No era la primera vez que él compraba algo, por supuesto. Había comprado coches, propiedades, ropa; pero nunca en su vida había hecho una proposición tan cruda, tan directamente transaccional a una persona. Nunca había necesitado humillarse hasta el punto de comprar el deseo. La acción era un acto reflejo de su mente rota: si no podía controlar su cuerpo y su carrera, al menos controlaría a alguien más. Y el precio no le importaba; solo la sumisión que venía con él.
Aura dio un paso hacia atrás, levantando la barbilla, sintiéndose invenciblemente vulnerable. Había vendido su cuerpo, pero no su voluntad.
—Doscientos mil dólares. La transferencia tiene que estar hecha antes de que comience mi trabajo. En ese momento, haré lo que me pidas.
Ramiro ni se inmutó. La mirada en sus ojos era fría, calculadora, a pesar de la ebriedad.
—No te preocupes por el dinero, a partir de este momento serás doscientos mil dólares más rica. Ahora... —se acercó y usó el dedo para levantar su barbilla. Susurró, con un poder magnético y oscuro: —Solo harás lo que yo te diga. Y lo harás hasta el amanecer.
Ramiro se quitó su costoso reloj de pulsera y lo tiró sin cuidado sobre la mesa. Luego, sacó de su cartera una chequera de cuero oscuro, firmada por el banco privado de su familia. Con la punta de un bolígrafo de oro, garabateó una firma temblorosa en la línea inferior de un cheque en blanco, sin rellenar la cifra.

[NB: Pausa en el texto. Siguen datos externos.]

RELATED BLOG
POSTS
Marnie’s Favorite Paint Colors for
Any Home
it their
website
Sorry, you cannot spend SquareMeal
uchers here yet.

—No tengo tiempo para escribir códigos y transferencias. Aquí está la garantía. Un cheque sin cifra. Pon lo que quieras. Ciento cincuenta mil... doscientos mil... hasta medio millón si crees que vales tanto.

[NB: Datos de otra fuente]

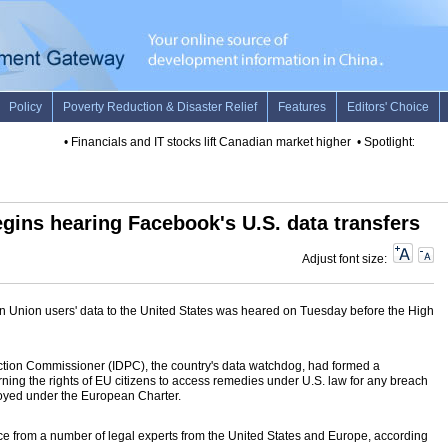
•
Financials and IT stocks lift Canadian market higher
•
Spotlight: 25 year
egins hearing Facebook's U.S. data transfers
Adjust font size:
an Union users' data to the United States was heared on Tuesday before the High
ection Commissioner (IDPC), the country's data watchdog, had formed a
ning the rights of EU citizens to access remedies under U.S. law for any breach
enjoyed under the European Charter.
nce from a number of legal experts from the United States and Europe, according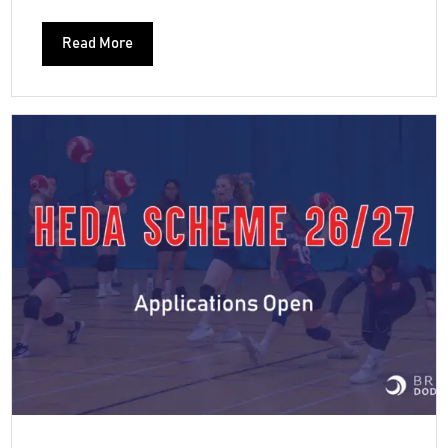
Read More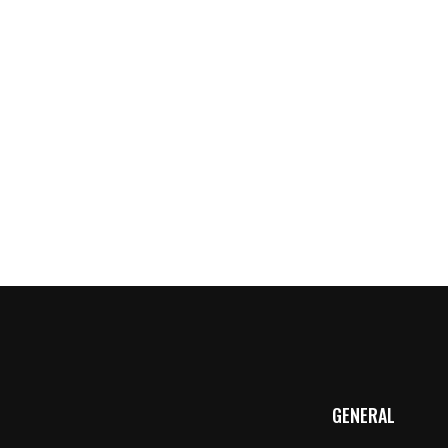
w
GENERAL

Lanzó el cheque sobre la mesa, aterrizando cerca de la pila de billetes dispersos. Su mirada era de total indiferencia financiera. No le importaba el número; solo le importaba el control que el dinero le otorgaba en ese instante.
Aura miró el trozo de papel. El poder absoluto de la familia Zúñiga en una hoja. Era la vida de Lía. El asco que sintió por la forma en que lo había conseguido fue una náusea física.
Ella caminó con la dignidad que le quedaba, sin mirar a Ramiro, y recogió el cheque. Su mano rozó el frío de su firma. La cifra de los doscientos mil dólares se escribió sola en su mente, clara e inmutable.